The decline in licensing sales is likely to be gradual, but we have no way of knowing the exact impact as Microsoft doesn't break down the licensing sales to lower-end devices. Furthermore, if Microsoft does in fact reduce pricing, we can assume that the impact will result in lower marginal revenue per license, but we're not sure if unit shipment figures will improve as a result. For Microsoft, global PC shipments are like a self-fulfilling prophecy; if Microsoft lowers prices, unit shipments will increase assuming normal supply-and demand relationships occur. If that's the case, Microsoft may be able to justify the 70% price reduction on resurgent PC demand. So if anything, it's hard to say if Microsoft is making a good or bad move.

Either way, lowering pricing from $50 to $15 can't be overcome with rising unit shipments as Microsoft's low-end shipments would need to surge by 3-4 times to result in comparable sales revenue. Because that's unlikely, I have conviction in my updated forecast.

Where will the growth come from?

I had to split OS licenses revenue from tablets and computer accessories in the below example. While tablet sales could accelerate, there's no break down on Windows surface sales separately, so I had to assume that the Windows segment generates 65% of sale from OS licenses. Whether OS licenses have declined or improved over the past three years isn't known based on the data. However, with some guess work I'm willing to guess that OS revenues will decline by about $4 billion over the next three years, whereas revenues from accessories and tablets will remain flat.

Source: Forecast is from Alex Cho, historical data is from Microsoft's annual report.

On the bright side, historical data indicates positive growth for the remainder of Microsoft's segments. I calculated the run rate separately for each division.

Source: Forecast is from Alex Cho, historical data is from Microsoft's annual report.

These four remaining segments will contribute to Microsoft's revenue growth, which will result in positive revenue growth on a consolidated basis over the next 3-years.

Source: Forecast is from Alex Cho, historical data is from Microsoft's annual report.

Factoring in declining Windows licensing sales, I'm willing to estimate that Microsoft's revenues will grow at a 6.48% rate over the next three years.

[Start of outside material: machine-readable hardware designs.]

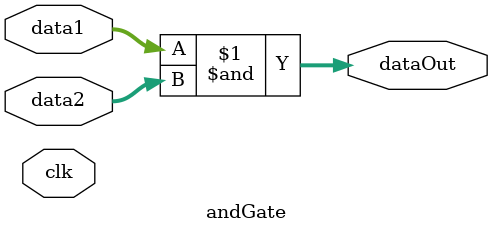
<source format=v>
module andGate(data1, data2, dataOut, clk);

	input clk;
	input  [31:0] data1, data2;
	output [31:0] dataOut;
	
	assign dataOut = data1 & data2;
endmodule

</source>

This is a historical presentation that's extrapolated further into the future. It does not factor in more optimistic case scenarios where Office 365 subscription revenues grow at an accelerated rate, or Nokia handset sales reaching $15 billion by 2017. Therefore, these growth assumptions are extremely conservative, and indicate that even if Microsoft's OS licensing business were to decline, the financial impact is minimal.


Microsoft as a whole won't report declining sales. Because of this fact, investors shouldn't worry over declining licensing revenue as Microsoft can sustain its success in other product categories. Furthermore, investor sentiment seems to have improved following Bloomberg's major scoop, which indicates that the broader market is pricing the company for future growth. Usually the market is right, and this time, I can't help but go with the momentum crowd.

Microsoft remains a buy, and with an aggressively conservative revenue forecast at 6.48% for the next three years, I don't think the news has had any meaningful impact on the long-term trajectory of the business. Microsoft is just way too diversified, and because of this it's one of the better defensive investments in the technology sector. 6.48% sales growth can easily translate into bottom-line earnings growth, paired with a 2.96% dividend yield, investors are given an adequate mix of growth and income.

Disclosure: I have no positions in any stocks mentioned, and no plans to initiate any positions within the next 72 hours. I wrote this article myself, and it expresses my own opinions. I am not receiving compensation for it (other than from Seeking Alpha). I have no business relationship with any company whose stock is mentioned in this article.